Defendant argues that Supreme Court’s Sandoval ruling constituted reversible error. Defendant had numerous prior convictions (four felonies and six misdemeanors) over 20 years. The court ruled that it would permit inquiry about defendant’s 1994 misdemeanor forgery conviction (including the underlying facts) since the nature of that crime was particularly pertinent to credibility (see People v O’Garro, 258 AD2d 423, 424 [1999], lv denied 93 NY2d 975 [1999]), and also that it would permit questions about the existence of (but not the underlying facts about) the three most recent felony convictions. The Sandoval determination “rests largely within the reviewable discretion of the trial court, to be exercised in light of the facts and circumstances of the particular case before it” (People v Hayes, 97 NY2d 203, 207 [2002]). Supreme Court’s ruling reflects a balance between potential prejudice to defendant and the probative *1093nature of his convictions, and we are unpersuaded that Supreme Court abused its discretion (see People v Ward, 27 AD3d 776, 777 [2006], lv denied 7 NY3d 764 [2006]; People v Evans, 17 AD3d 861, 862-863 [2005], lv denied 5 NY3d 828 [2005]; People v Jackson, 302 AD2d 748, 750 [2003], lv denied 100 NY2d 539 [2003]).
In his separate pro se brief, defendant asserts that the People knowingly elicited false testimony and tampered with evidence.
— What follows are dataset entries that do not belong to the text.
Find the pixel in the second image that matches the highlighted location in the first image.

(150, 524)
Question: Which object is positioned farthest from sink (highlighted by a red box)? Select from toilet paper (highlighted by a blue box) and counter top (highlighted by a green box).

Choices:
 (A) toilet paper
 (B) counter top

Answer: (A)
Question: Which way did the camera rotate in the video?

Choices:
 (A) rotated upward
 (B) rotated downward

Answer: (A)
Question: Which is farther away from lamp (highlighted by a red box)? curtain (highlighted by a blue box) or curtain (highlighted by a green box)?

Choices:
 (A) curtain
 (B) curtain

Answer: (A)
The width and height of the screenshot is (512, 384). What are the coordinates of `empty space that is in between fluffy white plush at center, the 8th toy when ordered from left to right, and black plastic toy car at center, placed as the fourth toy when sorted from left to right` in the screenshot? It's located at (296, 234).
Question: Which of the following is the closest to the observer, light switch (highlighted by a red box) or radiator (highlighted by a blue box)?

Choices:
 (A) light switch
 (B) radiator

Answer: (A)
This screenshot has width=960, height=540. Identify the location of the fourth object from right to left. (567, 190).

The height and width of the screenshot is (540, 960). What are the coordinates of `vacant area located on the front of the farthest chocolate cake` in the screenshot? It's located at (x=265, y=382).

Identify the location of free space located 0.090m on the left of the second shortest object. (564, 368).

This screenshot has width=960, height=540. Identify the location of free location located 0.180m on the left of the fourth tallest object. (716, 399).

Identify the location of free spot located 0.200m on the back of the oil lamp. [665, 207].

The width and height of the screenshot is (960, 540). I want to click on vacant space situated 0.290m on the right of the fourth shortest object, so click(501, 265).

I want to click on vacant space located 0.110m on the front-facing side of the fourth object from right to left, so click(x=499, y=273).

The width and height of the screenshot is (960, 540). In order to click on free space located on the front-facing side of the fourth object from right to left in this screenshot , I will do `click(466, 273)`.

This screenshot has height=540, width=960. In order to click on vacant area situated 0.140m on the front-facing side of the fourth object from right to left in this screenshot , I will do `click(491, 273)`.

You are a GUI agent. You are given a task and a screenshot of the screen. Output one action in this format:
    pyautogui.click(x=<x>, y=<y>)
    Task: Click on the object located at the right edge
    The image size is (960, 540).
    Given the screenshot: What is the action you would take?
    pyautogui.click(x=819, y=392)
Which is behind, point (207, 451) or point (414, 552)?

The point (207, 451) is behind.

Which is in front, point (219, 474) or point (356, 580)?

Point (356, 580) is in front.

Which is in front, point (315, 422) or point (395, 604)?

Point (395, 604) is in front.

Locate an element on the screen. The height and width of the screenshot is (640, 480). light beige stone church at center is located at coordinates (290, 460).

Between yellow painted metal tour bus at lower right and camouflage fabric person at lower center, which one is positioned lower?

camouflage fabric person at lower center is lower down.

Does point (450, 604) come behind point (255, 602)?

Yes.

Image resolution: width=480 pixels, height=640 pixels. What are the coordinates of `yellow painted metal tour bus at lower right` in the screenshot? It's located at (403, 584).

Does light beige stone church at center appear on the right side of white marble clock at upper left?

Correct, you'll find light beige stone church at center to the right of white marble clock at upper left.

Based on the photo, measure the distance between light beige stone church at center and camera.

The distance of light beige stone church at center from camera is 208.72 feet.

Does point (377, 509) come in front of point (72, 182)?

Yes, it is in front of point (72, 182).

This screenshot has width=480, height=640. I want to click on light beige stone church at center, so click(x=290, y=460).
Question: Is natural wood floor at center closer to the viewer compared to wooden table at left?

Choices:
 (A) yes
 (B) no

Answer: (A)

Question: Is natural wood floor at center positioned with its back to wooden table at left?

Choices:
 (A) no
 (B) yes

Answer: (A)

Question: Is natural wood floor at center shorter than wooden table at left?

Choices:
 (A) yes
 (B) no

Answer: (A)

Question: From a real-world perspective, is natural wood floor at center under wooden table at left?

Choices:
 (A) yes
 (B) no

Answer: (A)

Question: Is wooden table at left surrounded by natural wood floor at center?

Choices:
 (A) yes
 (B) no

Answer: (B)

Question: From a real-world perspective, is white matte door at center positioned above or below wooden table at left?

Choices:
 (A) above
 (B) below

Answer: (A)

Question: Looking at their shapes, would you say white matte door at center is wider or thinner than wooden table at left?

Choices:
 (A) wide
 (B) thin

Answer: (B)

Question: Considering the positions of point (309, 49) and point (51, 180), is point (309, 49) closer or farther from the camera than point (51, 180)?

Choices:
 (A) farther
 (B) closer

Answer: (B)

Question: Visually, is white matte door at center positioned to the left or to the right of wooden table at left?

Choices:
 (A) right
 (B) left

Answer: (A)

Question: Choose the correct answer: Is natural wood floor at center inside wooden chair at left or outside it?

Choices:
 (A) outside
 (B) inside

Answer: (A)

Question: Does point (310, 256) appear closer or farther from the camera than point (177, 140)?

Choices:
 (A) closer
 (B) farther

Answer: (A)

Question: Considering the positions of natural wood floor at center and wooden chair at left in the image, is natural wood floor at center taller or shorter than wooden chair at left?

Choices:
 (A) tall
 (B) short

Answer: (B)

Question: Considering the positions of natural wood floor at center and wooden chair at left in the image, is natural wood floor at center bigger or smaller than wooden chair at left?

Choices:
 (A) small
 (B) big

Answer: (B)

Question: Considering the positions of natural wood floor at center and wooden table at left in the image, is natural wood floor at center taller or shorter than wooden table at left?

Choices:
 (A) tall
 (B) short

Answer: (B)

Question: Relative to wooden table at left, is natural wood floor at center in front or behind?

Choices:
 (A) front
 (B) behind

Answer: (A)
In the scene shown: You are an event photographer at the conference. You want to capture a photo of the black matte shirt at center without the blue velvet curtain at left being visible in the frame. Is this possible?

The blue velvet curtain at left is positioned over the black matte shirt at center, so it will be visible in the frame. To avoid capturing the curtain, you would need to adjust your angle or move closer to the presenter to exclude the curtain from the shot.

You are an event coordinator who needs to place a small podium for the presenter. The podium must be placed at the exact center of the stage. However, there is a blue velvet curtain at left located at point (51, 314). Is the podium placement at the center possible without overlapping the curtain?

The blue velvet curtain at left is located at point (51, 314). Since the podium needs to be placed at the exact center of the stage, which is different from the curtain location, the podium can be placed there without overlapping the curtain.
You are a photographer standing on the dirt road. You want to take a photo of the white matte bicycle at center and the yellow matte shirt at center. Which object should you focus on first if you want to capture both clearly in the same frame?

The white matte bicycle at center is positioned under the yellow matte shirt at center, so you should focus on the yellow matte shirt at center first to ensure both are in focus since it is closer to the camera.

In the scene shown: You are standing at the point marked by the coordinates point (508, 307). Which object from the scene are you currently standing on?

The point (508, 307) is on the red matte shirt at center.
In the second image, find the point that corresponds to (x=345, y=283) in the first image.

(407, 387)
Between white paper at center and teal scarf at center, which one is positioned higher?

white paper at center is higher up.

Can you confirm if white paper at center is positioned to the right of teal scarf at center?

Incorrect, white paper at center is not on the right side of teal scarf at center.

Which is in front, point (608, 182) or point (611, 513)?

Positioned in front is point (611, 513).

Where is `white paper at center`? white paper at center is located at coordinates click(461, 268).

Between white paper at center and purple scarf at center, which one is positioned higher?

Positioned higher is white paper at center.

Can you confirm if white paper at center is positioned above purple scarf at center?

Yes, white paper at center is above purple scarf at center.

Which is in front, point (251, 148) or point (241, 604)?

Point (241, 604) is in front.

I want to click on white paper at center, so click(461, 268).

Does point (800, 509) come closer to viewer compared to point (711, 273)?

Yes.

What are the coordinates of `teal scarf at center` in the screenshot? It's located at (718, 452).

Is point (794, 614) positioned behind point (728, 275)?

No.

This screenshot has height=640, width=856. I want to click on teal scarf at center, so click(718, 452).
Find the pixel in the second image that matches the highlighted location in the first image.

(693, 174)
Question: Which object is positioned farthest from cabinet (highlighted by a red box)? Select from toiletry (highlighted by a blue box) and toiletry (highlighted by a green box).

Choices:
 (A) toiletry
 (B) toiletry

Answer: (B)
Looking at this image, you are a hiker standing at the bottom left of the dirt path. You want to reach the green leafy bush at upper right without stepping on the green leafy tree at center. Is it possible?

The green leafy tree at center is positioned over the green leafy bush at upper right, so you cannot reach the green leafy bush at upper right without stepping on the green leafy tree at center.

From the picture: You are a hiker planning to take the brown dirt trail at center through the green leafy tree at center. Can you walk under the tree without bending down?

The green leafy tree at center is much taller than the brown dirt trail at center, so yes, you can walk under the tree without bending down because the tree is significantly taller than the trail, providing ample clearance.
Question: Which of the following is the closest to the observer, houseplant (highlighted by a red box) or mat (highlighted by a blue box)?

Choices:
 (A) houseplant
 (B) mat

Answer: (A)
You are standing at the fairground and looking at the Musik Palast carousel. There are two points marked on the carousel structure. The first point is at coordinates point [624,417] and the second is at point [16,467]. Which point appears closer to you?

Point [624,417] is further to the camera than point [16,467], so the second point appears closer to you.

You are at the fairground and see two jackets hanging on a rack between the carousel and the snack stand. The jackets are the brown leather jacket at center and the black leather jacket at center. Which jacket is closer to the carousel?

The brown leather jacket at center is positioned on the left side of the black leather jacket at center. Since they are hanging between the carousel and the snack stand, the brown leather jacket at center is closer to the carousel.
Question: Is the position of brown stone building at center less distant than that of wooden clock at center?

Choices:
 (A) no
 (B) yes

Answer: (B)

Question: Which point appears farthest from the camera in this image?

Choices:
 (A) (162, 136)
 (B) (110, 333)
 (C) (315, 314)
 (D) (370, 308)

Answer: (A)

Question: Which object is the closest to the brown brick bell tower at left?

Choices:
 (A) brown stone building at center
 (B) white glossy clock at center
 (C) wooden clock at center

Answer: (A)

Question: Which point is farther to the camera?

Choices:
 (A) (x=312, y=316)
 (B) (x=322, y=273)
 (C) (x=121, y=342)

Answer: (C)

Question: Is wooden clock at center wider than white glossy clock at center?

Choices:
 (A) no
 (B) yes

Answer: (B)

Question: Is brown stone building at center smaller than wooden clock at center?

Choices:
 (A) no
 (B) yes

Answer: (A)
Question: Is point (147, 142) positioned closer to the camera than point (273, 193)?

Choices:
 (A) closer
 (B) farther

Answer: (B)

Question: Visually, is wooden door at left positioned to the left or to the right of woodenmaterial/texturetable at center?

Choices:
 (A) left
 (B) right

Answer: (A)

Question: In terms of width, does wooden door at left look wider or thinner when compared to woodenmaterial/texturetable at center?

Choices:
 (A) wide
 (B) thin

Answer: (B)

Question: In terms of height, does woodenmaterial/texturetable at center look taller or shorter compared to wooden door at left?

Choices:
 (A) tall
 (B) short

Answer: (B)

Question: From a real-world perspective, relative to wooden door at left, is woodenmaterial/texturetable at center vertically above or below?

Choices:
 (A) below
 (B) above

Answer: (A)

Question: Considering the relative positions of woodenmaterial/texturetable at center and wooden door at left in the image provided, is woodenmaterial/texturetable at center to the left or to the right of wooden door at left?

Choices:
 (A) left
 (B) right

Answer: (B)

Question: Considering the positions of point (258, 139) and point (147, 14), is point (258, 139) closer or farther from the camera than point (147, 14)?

The record fails to reveal any merit to these assertions.
Finally, in light of defendant’s extensive criminal history, we are unpersuaded that the sentence imposed constituted a clear abuse of discretion or that extraordinary circumstances exist meriting a reduction thereof (see People v Jenkins, 256 AD2d 735, 737 [1998], lv denied 93 NY2d 854 [1999]; People v Hayden, 250 AD2d 937, 939 [1998], lvs denied 92 NY2d 879, 982 [1998], cert denied 526 US 1028 [1999]). We note that the aggregate maximum term of the sentence has been reduced to 20 years as provided in Penal Law § 70.30 (see generally People v Ramirez, 89 NY2d 444, 455 n 7 [1996]; People v Jackson, 25 AD3d 1012, 1014 [2006], lv denied 6 NY3d 849 [2006]; People v Nusbaum, 222 AD2d 723, 726 [1995], lv denied 87 NY2d 1023 [1996]).
Cardona, P.J., Peters, Kane and McCarthy, JJ., concur. Ordered that the judgment is affirmed.